A conductor was in the cab with the train engineer before a deadly derailment in Washington state — and the train’s brakes engaged automatically and not due to any human actions, a federal transportation board member said Tuesday.

“Absolutely distraction is one of our most-wanted-list priorities at NTSB,” National Transportation Safety Board member Bella Dinh-Zarr said at a news conference Tuesday, although she added that the federal board has not determined a cause of the deadly accident outside Tacoma.

Related: ‘Positive Train Control’ ordered by Congress, but not yet in place

Three people were killed when the Amtrak train headed from Seattle to Portland, Oregon, careened off a bridge at around 7:33 a.m. PT.

The train was speeding, traveling at 80 mph in a 30-mph stretch of track, investigators have already said.

All of the crew members on the train were injured and were hospitalized, and investigators are making arrangements to interview them, Dinh-Zarr said.

Related: Two ‘passionate advocates’ of rail travel among the dead in crash

A conductor “who was getting experience and familiarizing himself with the territory” was in the cab with the engineer, she said, while the train’s actual conductor was in the passenger area. Being familiar with the territory is one of the duties of the conductor, she said.

“As far as exactly what they were doing, we will be talking with them and finding that out,” Dinh-Zarr said. It is standard protocol at the NTSB to look at all of the cell phone records of all the crew members after an accident, she said.

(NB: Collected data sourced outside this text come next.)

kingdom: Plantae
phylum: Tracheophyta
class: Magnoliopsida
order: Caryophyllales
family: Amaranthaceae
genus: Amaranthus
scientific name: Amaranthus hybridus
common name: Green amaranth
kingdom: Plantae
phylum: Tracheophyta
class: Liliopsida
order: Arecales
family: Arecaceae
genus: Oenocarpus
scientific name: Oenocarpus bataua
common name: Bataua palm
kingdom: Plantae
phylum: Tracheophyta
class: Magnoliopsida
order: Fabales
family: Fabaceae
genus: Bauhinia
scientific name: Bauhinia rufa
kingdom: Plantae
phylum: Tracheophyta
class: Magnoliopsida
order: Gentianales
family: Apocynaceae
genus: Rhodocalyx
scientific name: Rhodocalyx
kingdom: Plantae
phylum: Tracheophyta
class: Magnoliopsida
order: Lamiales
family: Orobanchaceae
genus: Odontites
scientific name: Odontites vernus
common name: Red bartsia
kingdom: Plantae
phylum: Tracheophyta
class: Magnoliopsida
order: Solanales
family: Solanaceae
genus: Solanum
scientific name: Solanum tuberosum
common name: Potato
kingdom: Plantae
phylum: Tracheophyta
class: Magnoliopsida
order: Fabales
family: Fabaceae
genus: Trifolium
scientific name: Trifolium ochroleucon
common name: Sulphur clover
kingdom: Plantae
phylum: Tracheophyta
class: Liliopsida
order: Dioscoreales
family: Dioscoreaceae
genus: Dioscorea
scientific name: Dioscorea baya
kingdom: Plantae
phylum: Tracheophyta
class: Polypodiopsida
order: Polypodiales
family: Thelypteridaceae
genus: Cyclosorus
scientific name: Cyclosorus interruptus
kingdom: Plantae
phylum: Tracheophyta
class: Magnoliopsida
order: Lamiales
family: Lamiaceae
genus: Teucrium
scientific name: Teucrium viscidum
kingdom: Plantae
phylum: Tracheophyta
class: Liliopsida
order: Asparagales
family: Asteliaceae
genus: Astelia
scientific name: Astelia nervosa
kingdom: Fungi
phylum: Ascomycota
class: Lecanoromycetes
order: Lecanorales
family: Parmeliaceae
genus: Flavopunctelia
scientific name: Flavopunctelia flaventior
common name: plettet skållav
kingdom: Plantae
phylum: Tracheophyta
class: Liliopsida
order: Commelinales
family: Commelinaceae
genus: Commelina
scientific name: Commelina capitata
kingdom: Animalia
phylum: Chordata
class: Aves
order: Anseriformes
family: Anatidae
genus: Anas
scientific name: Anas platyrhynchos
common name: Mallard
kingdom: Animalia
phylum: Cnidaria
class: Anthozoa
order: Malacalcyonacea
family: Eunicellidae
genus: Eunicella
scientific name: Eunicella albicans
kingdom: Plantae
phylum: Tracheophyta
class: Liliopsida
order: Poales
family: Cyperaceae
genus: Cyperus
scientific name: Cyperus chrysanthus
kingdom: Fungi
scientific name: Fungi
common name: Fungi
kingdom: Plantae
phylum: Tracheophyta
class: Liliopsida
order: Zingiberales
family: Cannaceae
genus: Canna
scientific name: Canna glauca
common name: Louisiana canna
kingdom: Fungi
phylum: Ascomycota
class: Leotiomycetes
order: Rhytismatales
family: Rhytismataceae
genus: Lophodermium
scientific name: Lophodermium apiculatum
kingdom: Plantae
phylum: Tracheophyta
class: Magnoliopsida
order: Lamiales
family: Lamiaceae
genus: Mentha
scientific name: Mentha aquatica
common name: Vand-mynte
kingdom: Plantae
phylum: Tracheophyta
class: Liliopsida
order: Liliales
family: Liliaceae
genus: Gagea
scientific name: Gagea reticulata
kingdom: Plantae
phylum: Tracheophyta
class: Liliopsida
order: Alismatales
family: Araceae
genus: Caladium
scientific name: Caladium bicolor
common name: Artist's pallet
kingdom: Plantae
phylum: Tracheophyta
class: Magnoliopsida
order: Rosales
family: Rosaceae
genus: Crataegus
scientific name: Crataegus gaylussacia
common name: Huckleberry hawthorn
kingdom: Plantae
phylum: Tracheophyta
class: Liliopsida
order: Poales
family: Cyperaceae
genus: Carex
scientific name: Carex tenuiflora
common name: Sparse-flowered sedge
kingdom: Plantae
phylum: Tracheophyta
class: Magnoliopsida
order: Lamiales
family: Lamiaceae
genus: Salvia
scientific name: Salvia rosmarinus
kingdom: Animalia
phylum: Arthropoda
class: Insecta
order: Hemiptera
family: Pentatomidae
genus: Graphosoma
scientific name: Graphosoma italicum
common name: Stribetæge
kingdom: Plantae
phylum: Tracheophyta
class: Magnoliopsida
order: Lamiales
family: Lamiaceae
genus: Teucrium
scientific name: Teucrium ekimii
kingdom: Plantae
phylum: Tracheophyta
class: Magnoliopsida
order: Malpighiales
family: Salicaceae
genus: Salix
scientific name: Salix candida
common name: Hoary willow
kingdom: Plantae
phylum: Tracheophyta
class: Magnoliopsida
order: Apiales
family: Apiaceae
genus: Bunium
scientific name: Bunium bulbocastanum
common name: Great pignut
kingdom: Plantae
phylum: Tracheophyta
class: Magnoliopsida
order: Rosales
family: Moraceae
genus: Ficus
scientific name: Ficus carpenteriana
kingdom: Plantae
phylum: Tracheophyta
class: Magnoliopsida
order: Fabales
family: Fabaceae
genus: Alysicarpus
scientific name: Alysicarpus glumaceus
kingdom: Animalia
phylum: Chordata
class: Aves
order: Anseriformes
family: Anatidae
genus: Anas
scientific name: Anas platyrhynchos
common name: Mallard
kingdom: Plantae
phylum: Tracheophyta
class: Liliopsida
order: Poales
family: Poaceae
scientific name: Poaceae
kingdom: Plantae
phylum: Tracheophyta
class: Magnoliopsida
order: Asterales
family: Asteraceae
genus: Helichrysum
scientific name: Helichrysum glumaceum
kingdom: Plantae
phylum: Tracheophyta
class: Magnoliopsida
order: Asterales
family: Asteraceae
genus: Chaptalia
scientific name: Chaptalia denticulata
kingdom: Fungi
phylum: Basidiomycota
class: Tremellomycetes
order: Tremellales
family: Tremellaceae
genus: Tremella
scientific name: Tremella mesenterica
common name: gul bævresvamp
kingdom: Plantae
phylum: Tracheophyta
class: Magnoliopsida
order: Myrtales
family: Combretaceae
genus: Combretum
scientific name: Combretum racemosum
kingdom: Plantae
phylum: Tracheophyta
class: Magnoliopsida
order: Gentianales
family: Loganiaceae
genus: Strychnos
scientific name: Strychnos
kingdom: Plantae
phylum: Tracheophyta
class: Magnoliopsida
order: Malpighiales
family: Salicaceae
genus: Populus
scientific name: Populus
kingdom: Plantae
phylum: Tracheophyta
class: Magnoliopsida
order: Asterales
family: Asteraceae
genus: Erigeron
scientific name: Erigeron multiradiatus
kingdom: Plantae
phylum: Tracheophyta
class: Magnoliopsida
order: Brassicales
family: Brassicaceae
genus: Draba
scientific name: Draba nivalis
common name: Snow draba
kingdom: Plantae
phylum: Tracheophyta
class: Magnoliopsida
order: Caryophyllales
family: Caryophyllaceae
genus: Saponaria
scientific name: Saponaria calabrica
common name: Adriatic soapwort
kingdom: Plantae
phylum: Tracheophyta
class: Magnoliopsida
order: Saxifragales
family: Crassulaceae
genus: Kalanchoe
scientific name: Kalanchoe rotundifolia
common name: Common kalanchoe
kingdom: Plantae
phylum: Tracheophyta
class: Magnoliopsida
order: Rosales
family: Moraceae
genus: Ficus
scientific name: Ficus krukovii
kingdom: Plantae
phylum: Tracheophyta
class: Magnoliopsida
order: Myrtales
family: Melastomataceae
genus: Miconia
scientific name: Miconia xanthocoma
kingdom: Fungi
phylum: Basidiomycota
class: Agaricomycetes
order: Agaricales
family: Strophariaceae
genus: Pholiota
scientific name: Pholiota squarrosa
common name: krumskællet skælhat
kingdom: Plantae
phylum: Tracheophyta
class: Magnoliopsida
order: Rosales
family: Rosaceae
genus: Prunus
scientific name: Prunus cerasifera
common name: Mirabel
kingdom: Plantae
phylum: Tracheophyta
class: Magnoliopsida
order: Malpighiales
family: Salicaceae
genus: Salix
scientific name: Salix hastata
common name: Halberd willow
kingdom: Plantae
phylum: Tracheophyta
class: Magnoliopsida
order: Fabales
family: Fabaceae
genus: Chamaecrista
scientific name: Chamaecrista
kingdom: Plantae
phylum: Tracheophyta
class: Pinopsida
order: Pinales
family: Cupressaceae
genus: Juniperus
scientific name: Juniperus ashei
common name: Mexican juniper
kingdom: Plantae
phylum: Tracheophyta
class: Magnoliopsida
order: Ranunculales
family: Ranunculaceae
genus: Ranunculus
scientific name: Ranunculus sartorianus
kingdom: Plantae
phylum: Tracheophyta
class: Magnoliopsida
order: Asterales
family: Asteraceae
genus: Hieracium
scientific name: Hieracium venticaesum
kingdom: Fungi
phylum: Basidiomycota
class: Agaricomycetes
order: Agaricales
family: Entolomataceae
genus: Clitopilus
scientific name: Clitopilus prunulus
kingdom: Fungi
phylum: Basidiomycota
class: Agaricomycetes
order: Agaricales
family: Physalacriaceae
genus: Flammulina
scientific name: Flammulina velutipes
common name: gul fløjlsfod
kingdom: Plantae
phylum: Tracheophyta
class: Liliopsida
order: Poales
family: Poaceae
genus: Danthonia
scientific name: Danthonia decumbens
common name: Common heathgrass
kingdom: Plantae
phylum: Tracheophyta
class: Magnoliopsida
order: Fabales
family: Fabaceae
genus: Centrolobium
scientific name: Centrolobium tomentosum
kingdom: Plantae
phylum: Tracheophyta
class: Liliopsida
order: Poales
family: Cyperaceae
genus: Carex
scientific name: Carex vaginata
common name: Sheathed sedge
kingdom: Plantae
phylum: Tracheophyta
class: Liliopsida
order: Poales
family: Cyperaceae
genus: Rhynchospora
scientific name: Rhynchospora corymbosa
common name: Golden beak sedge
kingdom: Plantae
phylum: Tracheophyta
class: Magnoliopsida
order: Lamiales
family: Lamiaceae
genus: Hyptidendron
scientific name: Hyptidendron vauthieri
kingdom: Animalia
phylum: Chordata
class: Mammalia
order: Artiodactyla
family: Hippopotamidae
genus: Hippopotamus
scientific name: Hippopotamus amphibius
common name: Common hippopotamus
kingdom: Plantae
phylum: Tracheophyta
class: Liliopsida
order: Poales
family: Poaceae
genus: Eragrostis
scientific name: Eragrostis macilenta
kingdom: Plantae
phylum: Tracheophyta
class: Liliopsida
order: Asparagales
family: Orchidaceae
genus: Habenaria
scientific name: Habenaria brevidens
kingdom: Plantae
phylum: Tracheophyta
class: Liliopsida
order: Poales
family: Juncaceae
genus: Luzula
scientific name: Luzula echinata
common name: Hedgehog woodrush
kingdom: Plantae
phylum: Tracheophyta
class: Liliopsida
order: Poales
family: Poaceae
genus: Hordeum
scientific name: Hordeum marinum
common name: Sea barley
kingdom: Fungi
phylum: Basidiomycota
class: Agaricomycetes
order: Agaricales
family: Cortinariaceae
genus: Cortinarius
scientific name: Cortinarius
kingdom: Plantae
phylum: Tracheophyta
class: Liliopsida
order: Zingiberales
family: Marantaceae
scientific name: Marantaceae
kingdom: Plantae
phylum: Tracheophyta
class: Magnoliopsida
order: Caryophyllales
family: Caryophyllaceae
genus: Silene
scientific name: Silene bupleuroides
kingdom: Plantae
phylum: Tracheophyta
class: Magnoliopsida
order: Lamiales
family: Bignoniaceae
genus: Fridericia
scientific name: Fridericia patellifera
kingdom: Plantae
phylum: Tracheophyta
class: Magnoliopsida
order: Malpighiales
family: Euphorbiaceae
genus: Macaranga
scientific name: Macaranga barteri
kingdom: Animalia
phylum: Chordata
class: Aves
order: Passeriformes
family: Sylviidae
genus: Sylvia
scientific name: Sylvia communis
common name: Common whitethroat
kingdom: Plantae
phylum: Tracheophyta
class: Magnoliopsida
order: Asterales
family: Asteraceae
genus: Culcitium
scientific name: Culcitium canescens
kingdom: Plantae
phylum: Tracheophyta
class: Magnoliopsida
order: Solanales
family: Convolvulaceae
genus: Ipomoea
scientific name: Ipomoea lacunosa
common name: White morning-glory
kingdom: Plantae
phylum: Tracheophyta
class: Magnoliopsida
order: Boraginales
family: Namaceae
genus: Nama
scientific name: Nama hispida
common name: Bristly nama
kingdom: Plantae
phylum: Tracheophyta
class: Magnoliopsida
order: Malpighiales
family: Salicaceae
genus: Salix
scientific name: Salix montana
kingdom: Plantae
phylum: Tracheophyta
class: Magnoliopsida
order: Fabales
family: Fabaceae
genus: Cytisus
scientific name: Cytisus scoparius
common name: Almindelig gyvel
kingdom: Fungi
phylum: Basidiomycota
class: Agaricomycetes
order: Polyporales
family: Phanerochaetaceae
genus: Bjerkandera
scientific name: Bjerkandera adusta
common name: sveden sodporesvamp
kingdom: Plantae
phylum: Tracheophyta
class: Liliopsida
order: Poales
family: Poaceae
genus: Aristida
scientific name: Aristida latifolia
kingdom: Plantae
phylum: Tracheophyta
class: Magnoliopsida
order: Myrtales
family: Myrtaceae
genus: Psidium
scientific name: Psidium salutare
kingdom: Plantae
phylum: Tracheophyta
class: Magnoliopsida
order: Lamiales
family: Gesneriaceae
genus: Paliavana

Image: Amtrak Crash Aftermath Image: Amtrak Crash Aftermath

A damaged train car rests on a flatbed trailer after being removed from the scene of Monday’s deadly Amtrak train crash onto Interstate 5 as northbound traffic passes nearby on Dec. 19, 2017 in DuPont, Wash. Elaine Thompson / AP

Data recorders have been recovered from the rear and lead locomotives, Dinh-Zarr said. The lead engine’s inward and outward facing cameras have also been recovered but “they were, unfortunately, significantly damaged — you saw the terrible destruction of this accident,” she said.

The train was slated to get Positive Train Control — technology that can automatically slow or stop trains traveling too fast — but it had not yet been installed on that train, Dinh-Zarr said.

The NTSB has long recommended that all trains feature the technology, but Congress pushed back a deadline for installation that had been set for the end of 2015, and instead gave train companies until the end of 2018 to put the systems in place nationwide, Dinh-Zarr said.

Related: What can engineer of deadly train derailment reveal to investigators?

Tuesday afternoon Washington Gov. Jay Inslee vowed that a thorough investigation would determine what went wrong and what can be done to prevent other accidents, and urged people not to jump to conclusions.

“All of us owe a debt of gratitude not only to the professional first responders but to the volunteers who got bout of their cars and helped their fellow Washingtonians make it through this tragedy,” Inslee said.

Eighty passengers were on the train when it derailed, officials said.

“I saw the train hanging off,” said Daniel Konzelman, an Eagle Scout who was driving by.

He and others put on headlamps and sprinted along the tracks top reach the train and helped people down to the freeway, and he climbed in to a car through a broken window to see who needed help. “A lot of people were in a lot of pain,” he said.

But Konzelman downplayed his heroism. “I don’t know,” he said. “If it wasn’t me, somebody else would have been there to do it, so I was just thankful that I got to be there helping.”

Image: Amtrak Crash Aftermath Image: Amtrak Crash Aftermath

Two damaged train cars rest on flatbed trailers after being taken from the scene of an Amtrak train crash onto Interstate 5 on Dec. 19, 2017 in DuPont, Wash. Elaine Thompson / AP

President Donald Trump on Monday had tweeted his condolences to the victims after saying that “the train accident that just occurred in DuPont, WA shows more than ever why our soon to be submitted infrastructure plan must be approved quickly.”

But Inslee said Tuesday that there is no evidence yet that infrastructure was to blame. “So the president did not follow my advice, which is let’s not to jump to conclusions before we make decisions,” he said.